- Education: University of Southern California (BS Computer Science, 1989) Stanford University (MS Computer Science, 1991) Wharton School of the University of Pennsylvania (MBA, 2003)
- Occupation: Founder of Engineering Capital

= Ashmeet Sidana =

Ashmeet Sidana is an American businessman, entrepreneur and venture capitalist. He is the Founder, Chief Engineer and Managing Partner of Engineering Capital.

== Education ==
Sidana obtained a BS from USC in 1989, a MS in Computer Science from Stanford University in 1991. He then graduated with an MBA from Wharton in 2003.

== Career ==
Sidana started his career at Hewlett Packard and then worked at Silicon Graphics, where he worked as an engineer. Subsequently, he founded Sidana Systems, where he served as Chief Executive Officer until the company was bought by Doclinx. He then worked at VMware, where he was in charge of product management for the company's product ESX Server. Until 2013, Sidana then worked with Foundation Capital, a venture capital fund.

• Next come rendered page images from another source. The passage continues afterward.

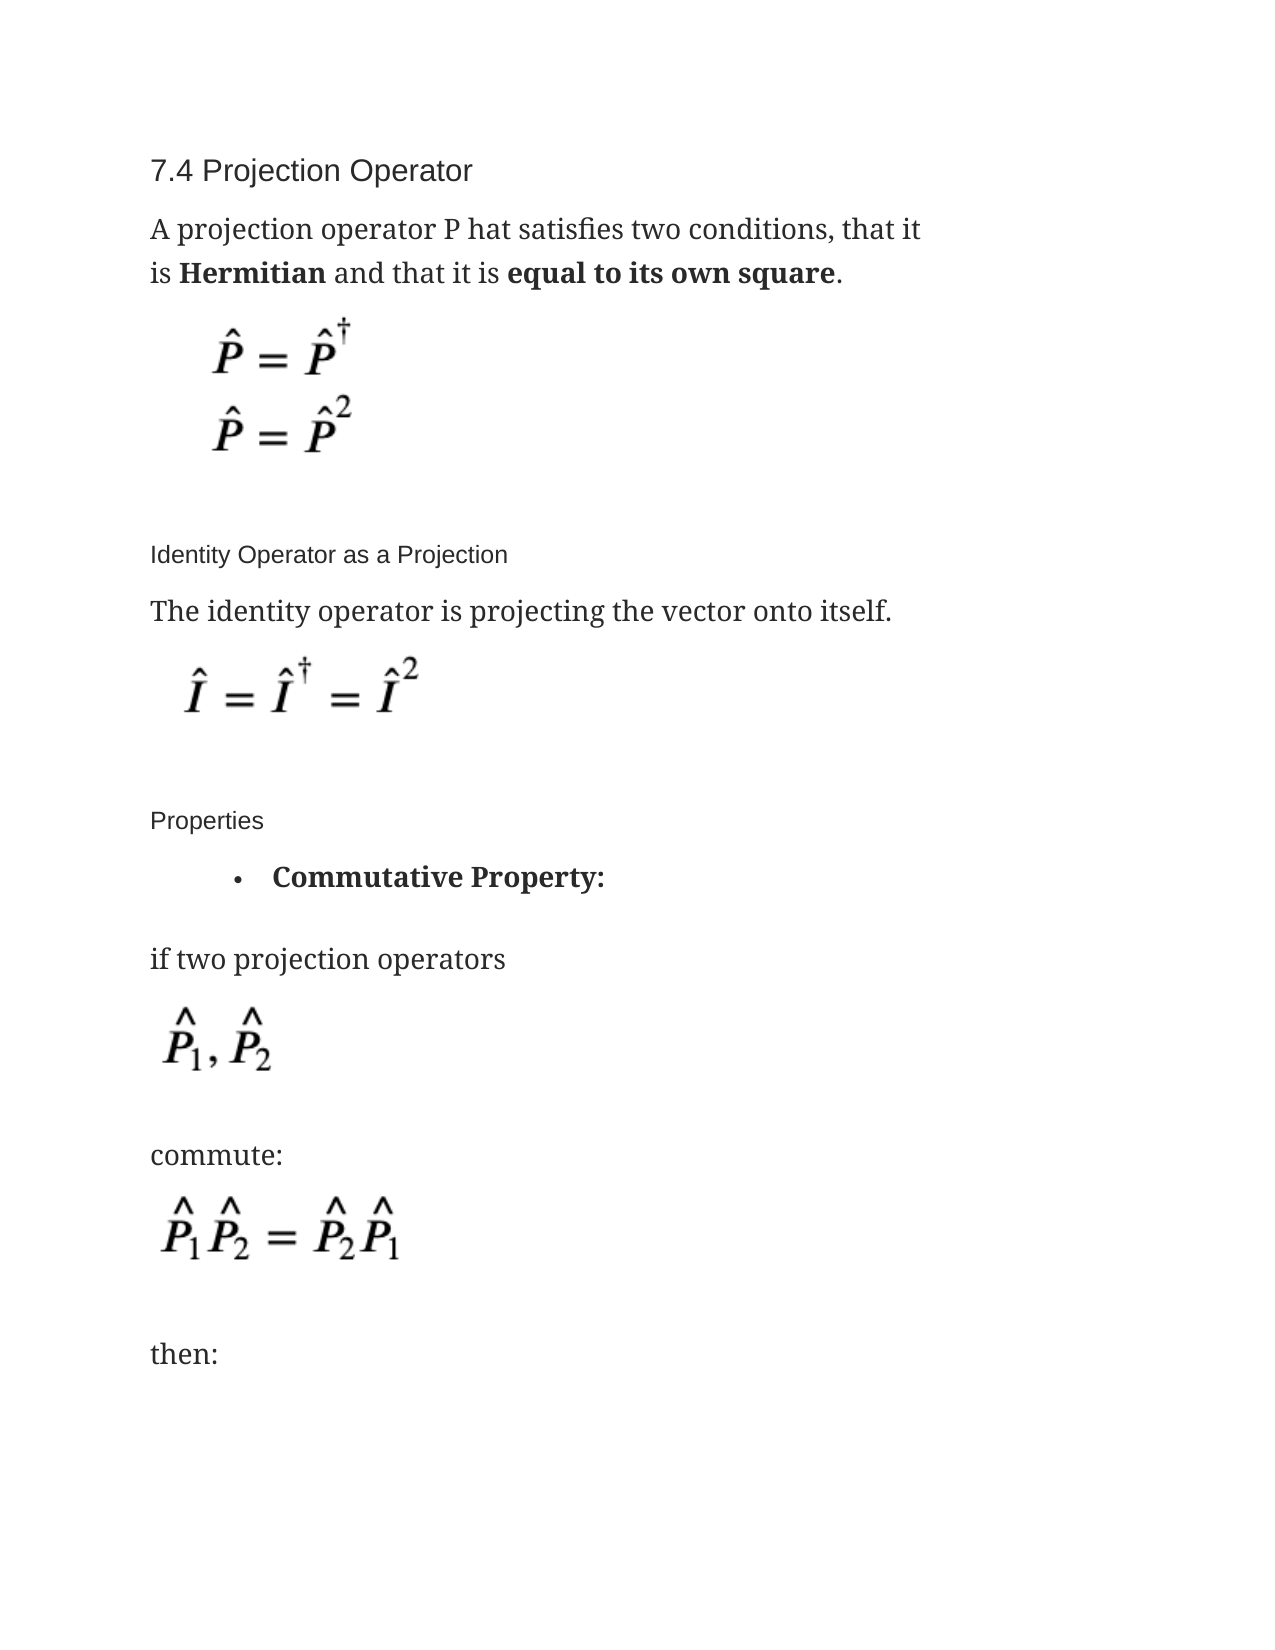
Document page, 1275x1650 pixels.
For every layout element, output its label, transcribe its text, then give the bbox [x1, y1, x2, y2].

subtitle Identity Operator as a Projection [150, 538, 1125, 569]
subtitle Properties [150, 803, 1125, 835]
picture [150, 1174, 427, 1288]
picture [150, 291, 399, 484]
text The identity operator is projecting the vector onto itself. [150, 586, 1125, 629]
text then: [150, 1329, 1125, 1373]
text A projection operator P hat satisfies two conditions, that it is Hermitian and that it is equal to its own square. [150, 204, 1125, 292]
picture [150, 629, 458, 750]
text commute: [150, 1130, 1125, 1174]
picture [150, 978, 285, 1090]
list Commutative Property: [234, 852, 1125, 895]
text if two projection operators [150, 934, 1125, 978]
subtitle 7.4 Projection Operator [150, 150, 1125, 187]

=== Engineering Capital ===
In 2015, Sidana launched his own venture capital fund, Engineering Capital, with plans to focus his initial $32 million investment fund and portfolio on 10-15 start-ups from the infrastructure technology (IT and engineering) sector. For his second investment fund, Sidana raised $50 million.

== Personal life ==
Sidana is an action traveler and has made several excursions to Mt. Everest.